Wins are nearly meaningless when it comes to evaluating pitchers.
OLD WILLIE MO GOT THIS RIGHT FOLKS, TRIED TO TELL YOU THIS BUT NO
ONE WOULD LISTEN. NOW, IF YOU LOOK, IF GOOLD WANTED A CARDINAL TO WIN
THEN HE NEVER SHOULD HAVE VOTED LINCECUM THIRD, AS THAT JUST BOOSTED HIS
POINT TOTAL. BYE BYE.
Two writers left Carpenter off their ballot altogether. That was the difference in the count. Those two guys should be shot. Their ignorance should be enough to at least cost them their jobs.
It’s difficult to pitch when you aren’t guaranteed any runs. Must be nice to pitch with a real line-up.
I would have voted in this order: Carpenter, Wainwright, Lincecum. I thought Carpenter, despite the 6 missed starts, had sufficient stats to justify voting for him, and if I wanted to win 1 game, he’s who I would have out there. That being said, Lincecum was great. Hard to argue with any 1 of these three getting the award.
Mr. Pena,
Mr. Goold maintained his credibility by voting for who he believed to be the top 3 pitchers.
YHS,
JPinSTL
Mr. John,
While we agree that Mr. Carp should not have been left off any ballot, I am willing to hear reasons why those writers left him off.
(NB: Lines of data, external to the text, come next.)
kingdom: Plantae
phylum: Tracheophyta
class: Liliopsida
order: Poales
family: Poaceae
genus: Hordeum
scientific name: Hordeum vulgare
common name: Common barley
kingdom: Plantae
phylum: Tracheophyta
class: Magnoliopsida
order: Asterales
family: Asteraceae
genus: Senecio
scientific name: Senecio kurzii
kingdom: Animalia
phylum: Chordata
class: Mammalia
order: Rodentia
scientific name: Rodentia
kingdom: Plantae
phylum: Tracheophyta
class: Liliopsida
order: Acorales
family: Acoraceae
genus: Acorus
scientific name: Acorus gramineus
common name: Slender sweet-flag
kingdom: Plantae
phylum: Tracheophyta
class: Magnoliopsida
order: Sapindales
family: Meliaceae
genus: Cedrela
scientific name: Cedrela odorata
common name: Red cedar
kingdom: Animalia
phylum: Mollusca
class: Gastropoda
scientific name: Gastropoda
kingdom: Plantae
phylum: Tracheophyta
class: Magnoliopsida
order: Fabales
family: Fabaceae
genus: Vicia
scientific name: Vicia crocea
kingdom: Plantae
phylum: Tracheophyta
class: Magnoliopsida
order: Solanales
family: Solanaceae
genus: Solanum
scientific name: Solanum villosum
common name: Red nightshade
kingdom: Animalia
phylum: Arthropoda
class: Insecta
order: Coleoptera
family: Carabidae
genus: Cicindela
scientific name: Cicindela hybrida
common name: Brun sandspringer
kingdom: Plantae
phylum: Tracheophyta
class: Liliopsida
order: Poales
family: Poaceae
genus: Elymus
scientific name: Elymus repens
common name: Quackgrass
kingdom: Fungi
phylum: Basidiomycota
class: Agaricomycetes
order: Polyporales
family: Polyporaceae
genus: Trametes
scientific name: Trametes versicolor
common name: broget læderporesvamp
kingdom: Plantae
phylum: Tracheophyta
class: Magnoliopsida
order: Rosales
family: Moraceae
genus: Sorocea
I’m willing to bet it had to do with missing part of the first half.
YHS,
JPinSTL
JPIN, IT DOES NOT MATTER WHO COMES IN THIRD, AND IF GOOLD REALLY…..THINKS
A CARDINAL SHOULD WIN IT, THEN YOU DO NOT GIVE SOMEONE ELSE THE CHANCE TO
WIN IT, BUT HE DID AND PUT THE BLAME WHERE IT IS DESERVED. WHY IS IT I AM
THE ONLY ONE THAT THINKS ABOUT HOW THIS AFFECTED THE OUTCOME.
When our St. Louis voters didn’t even get the concept of splitting the vote, Wainwright and Carpenter had no chance.
Get the writers out of the process. They are all to politically and agenda based to vote objectively. The masses would do a better job and that’s a sad statement.